Até mesmo a presença deles em Tijuana tem conotações políticas. A federação iraniana negociou de última hora a transferência do centro de treinamento da equipe do Arizona para o México, devido à incerteza sobre a concessão de vistos e a um crescente sentimento no Irã de que a presença da seleção nos EUA deveria ser mantida ao mínimo, disse à Reuters o embaixador do Irã no México, Abolfazl Pasandideh .

O Irã tem dois jogos agendados no Grupo G perto de Los Angeles, contra a Nova Zelândia em 15 de junho e a Bélgica em 21 de junho, e depois enfrentará o Egito em Seattle em 26 de junho. Irã e Estados Unidos podem se encontrar na fase de 32 avos de final se ambas as equipes terminarem em segundo lugar em seus grupos.

Esta é a primeira Copa do Mundo desde sua criação, em 1930, em que um país anfitrião receberá uma nação com a qual está em guerra.

Mas as tensões com os EUA são apenas um dos vários fatores que transformaram a Copa do Mundo em um campo de batalha político para a seleção iraniana .

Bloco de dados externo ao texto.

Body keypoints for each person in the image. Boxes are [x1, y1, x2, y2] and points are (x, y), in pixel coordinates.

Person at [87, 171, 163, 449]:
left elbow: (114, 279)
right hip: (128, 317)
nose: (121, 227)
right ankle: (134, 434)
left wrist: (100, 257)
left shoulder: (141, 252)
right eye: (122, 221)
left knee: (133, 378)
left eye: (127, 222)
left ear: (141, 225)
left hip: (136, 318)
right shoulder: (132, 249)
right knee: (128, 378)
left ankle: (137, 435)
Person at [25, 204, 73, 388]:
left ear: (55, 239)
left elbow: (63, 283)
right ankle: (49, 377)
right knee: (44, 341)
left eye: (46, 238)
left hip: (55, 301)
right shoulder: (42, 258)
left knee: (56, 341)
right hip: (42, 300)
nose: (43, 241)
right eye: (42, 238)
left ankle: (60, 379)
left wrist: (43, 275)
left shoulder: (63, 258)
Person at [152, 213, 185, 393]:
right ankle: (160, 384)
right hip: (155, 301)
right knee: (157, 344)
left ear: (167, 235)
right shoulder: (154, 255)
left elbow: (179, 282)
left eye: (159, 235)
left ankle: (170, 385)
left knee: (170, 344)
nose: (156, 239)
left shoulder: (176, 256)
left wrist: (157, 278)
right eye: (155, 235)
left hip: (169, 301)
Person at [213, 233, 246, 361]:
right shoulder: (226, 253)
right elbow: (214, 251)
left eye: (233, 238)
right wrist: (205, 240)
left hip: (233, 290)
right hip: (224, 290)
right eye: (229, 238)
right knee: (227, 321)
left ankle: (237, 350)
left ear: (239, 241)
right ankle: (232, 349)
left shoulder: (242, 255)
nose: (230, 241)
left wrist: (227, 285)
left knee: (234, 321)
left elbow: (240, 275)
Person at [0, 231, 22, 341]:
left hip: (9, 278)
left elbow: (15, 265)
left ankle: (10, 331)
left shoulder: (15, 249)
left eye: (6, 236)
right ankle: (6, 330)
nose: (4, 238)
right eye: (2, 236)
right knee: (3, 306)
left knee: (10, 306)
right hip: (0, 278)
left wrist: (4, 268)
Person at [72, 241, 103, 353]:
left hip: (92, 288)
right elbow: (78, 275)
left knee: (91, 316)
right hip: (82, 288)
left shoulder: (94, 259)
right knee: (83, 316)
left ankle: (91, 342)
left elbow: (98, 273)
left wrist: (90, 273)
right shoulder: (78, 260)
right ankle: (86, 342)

Os protestos generalizados que eclodiram no final do ano passado, exigindo o fim do regime clerical, culminaram numa repressão brutal que matou mais de 2.000 pessoas, no episódio de violência mais sangrento desde a Revolução Islâmica do Irã em 1979. Os Estados Unidos e Israel atacaram o Irã em 28 de fevereiro, dando início a uma guerra que já dura meses e continua até hoje.

A seleção iraniana de futebol estava sob pressão de todos os lados, afirmou Abbas Milani, diretor de estudos iranianos da Universidade Stanford .

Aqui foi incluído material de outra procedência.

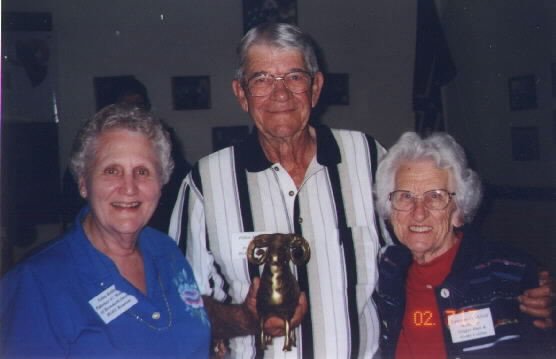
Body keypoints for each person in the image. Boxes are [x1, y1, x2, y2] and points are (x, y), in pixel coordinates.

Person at [168, 23, 553, 358]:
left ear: (316, 88)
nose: (280, 93)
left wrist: (519, 286)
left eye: (294, 77)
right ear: (241, 93)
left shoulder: (367, 157)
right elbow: (180, 304)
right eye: (262, 79)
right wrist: (241, 319)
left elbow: (430, 237)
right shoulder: (205, 183)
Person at [0, 104, 211, 358]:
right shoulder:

“Tornou-se uma situação em que todos perdem”, disse Milani. “Há pressão para que os jogadores não joguem com o time, pressão para que demonstrem cordialidade com as pessoas, e os atletas estão lá apenas para jogar futebol”, afirmou.

Durante a Copa do Mundo de 2022 no Catar, a seleção iraniana foi ovacionada e vaiada após se recusar a cantar o hino nacional, o que foi visto como um ato de solidariedade aos manifestantes antigoverno no país. Desde então, a pressão sobre a equipe só aumentou, disse Milani.

Após semanas de incerteza, os EUA concederam vistos a todos os jogadores na sexta-feira, apenas 10 dias antes da primeira partida.

No entanto, vários membros da seleção iraniana não receberam vistos, incluindo “membros-chave da gestão e da administração”, de acordo com a federação de futebol do Irã , que acusou os EUA de descumprirem suas obrigações como país anfitrião e de violarem os regulamentos da FIFA.

Pasandideh, o embaixador iraniano , disse que 15 dos 70 membros do grupo que chegaram a Tijuana no domingo não tinham vistos para entrar nos Estados Unidos.

A FIFA não respondeu ao pedido de comentário sobre a disputa.

Um funcionário do Departamento de Estado dos EUA disse à Reuters na sexta-feira que o governo emitiu “os vistos necessários para o Irã competir na Copa do Mundo, incluindo para atletas e equipe de apoio necessária”. O funcionário acrescentou: “Não permitiremos que a seleção iraniana abuse deste sistema para infiltrar terroristas nos EUA sob falsos pretextos”.

A disposição do México em receber a seleção iraniana foi um “gesto de cooperação”, afirmou Tonatiuh Guillen, que dirigiu a agência nacional de imigração do México entre 2018 e 2019.